Holly Cusack-McVeigh, Associate Professor of Anthropology and Museum Studies at Indiana University-Purdue University Indianapolis, has been recognized by the FBI —  along with her graduate students — for her efforts to repatriate stolen artifacts to Haiti and China.

She has also researched the importance of place among the Yup’ik Eskimos on the Bering Sea Coast. In South Africa, her work had a different focus. In 2018, she collaborated with Zulu villagers and students to assist them in interpreting their own histories —  so that they could fulfill their own dreams. 

This last project “Valley of a Thousand Dreams: Collaboration in Three Zulu Communities” was funded by the IUPUI Arts & Humanities Institute. Cusack-McVeigh also received crucial support and guidance from Sbusisiwe Myeni, the CEO of IMBELEKO Foundation, a nonprofit organization based in the Valley of a Thousand Hills located between Durban and Pietermaritzburg, South Africa. The organization is dedicated to bettering the lives of Zulu youth. 

“Our project was tied to this larger discussion that we’re having in the Zulu communities where we have been working,” said Cusack-Mcveigh. “They were interested in interpretation of their own local histories through the voices of their youth rather than an external explanation for their history, for their oral tradition.” 

Their focus was to get youth engaged in doing their own tribal histories, their own oral histories, and controlling the story at the local level. 

“This is in sharp contrast to the kinds of external interpretation that museums have done for many many years, where the official representative of the museum or a historian is telling their story,” said Cusack-McVeigh.

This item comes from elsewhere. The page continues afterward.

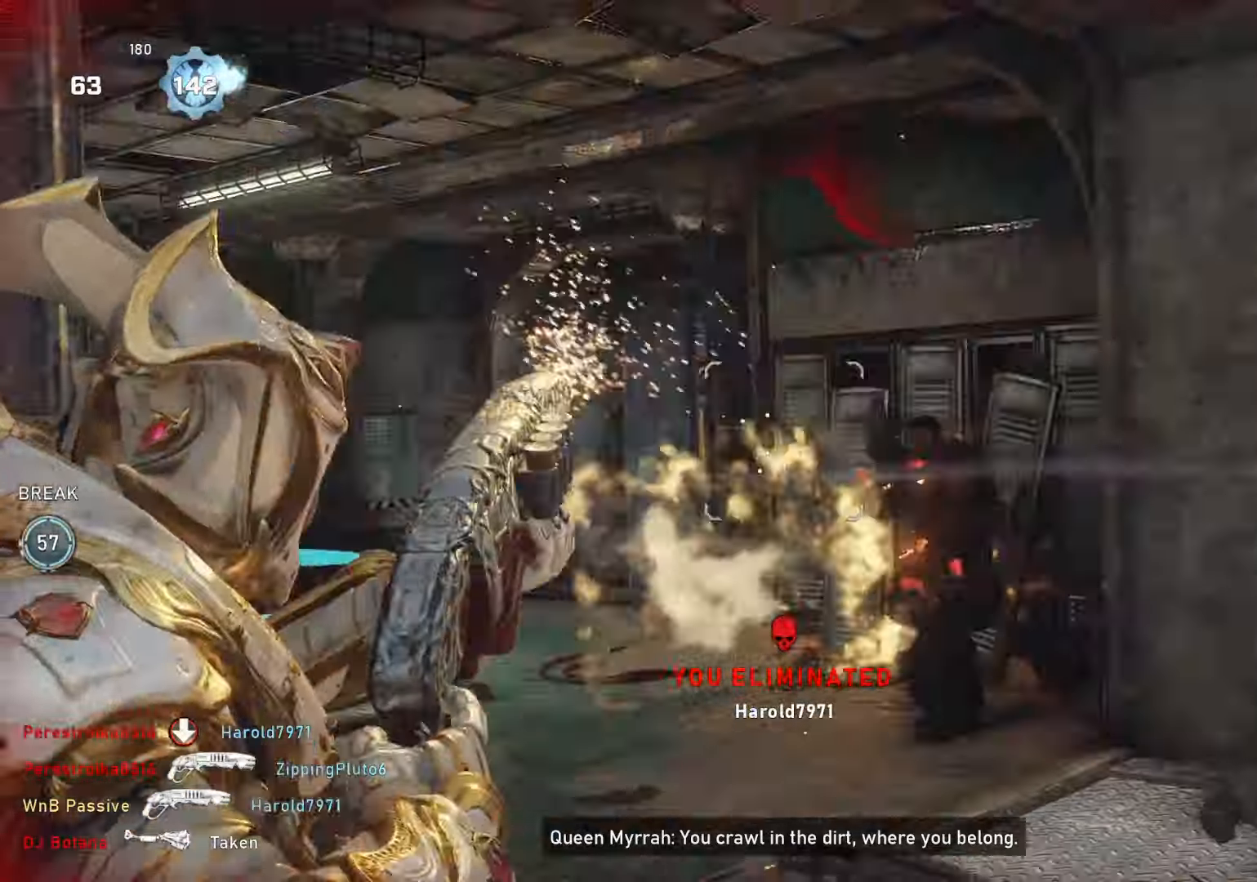
{"buttons": [], "left_stick": "center", "right_stick": "center", "events": [[117, "right_stick", "center"], [200, "right_stick", "right"], [300, "left_stick", "center"], [300, "right_stick", "center"]]}
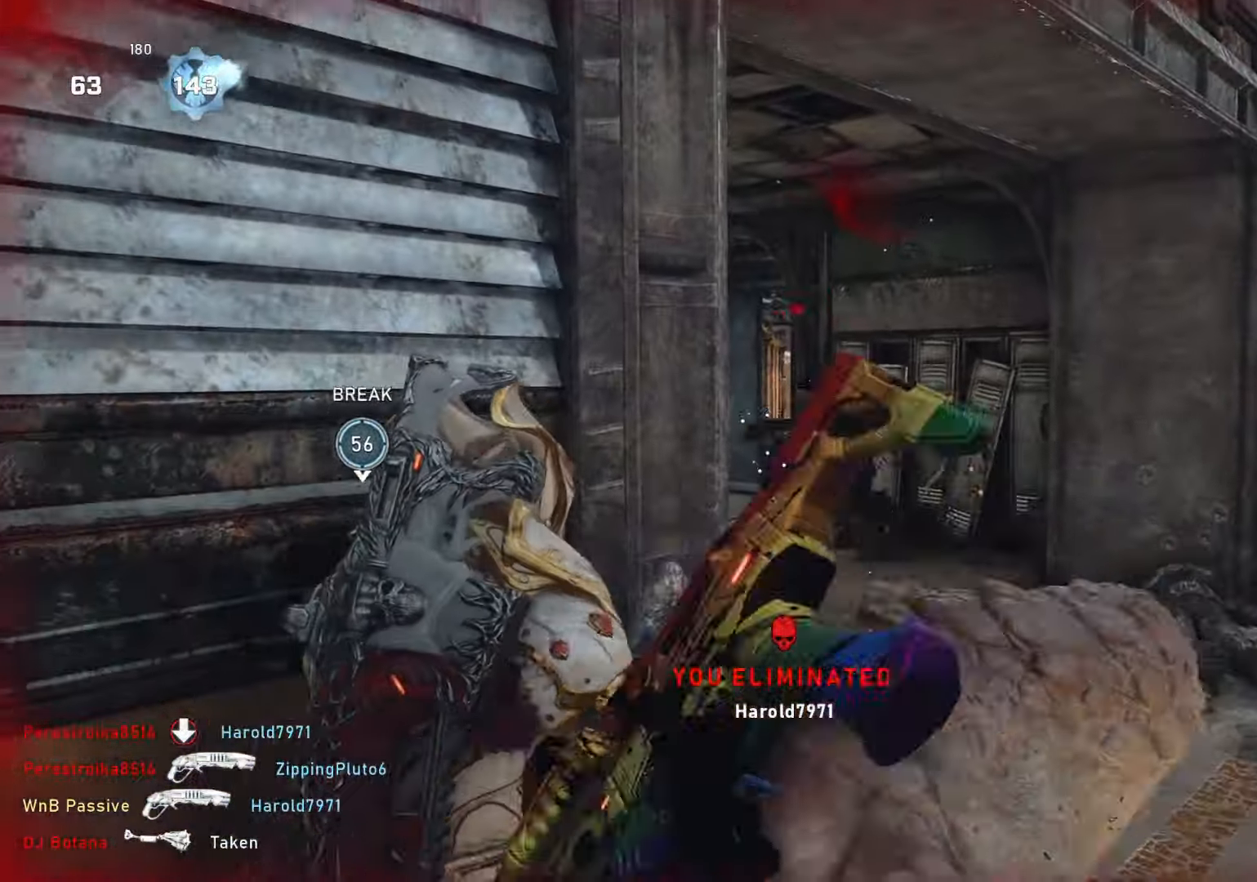
{"buttons": ["L2"], "left_stick": "up", "right_stick": "left", "events": [[67, "L2", "down"], [100, "left_stick", "right"], [183, "left_stick", "up-right"], [250, "L2", "up"], [317, "right_stick", "left"], [417, "L2", "down"], [483, "left_stick", "up"]]}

Her work takes place against a fraught background. While the racially-segregated Apartheid system ended in the early 1990’s, the wealth disparities between white and black South Africans continues. 

In giving local residents the tools to interpret their own stories, Cusack-McVeigh is helping provide them with means of self-empowerment.

“I was able to really work with young Zulu students who were interested in questions of authenticity; how to collect their own oral traditions in South Africa,” she said. 

The goal was to have these students serve as interpreters, leading tours and telling the stories of their own culture. This is in contrast to many tour groups in South Africa, that travel to Zulu areas, organized in cities rather than villages.  Cusack-McVeigh hopes that her work will ultimately help the Zulu residents of the Valley of a Thousand Hills develop tourism as a means of economic empowerment. 

Doing so does not necessarily involve shepherding tourists to well-trodden tourist sites from cities as is done currently.  

For the Zulu grandmothers who tended the local community garden that Cusack-McVeigh visited and had tea with, their idea of authenticity didn’t involve a complicated academic discussion.

“For them, they laughed and it was very simple,” said Cusack-McVeigh. “They said we don’t need a fancy building to do this.  Build us a museum that looks like our mud house that we live in and we can share with people what life is like in a rural Zulu village.”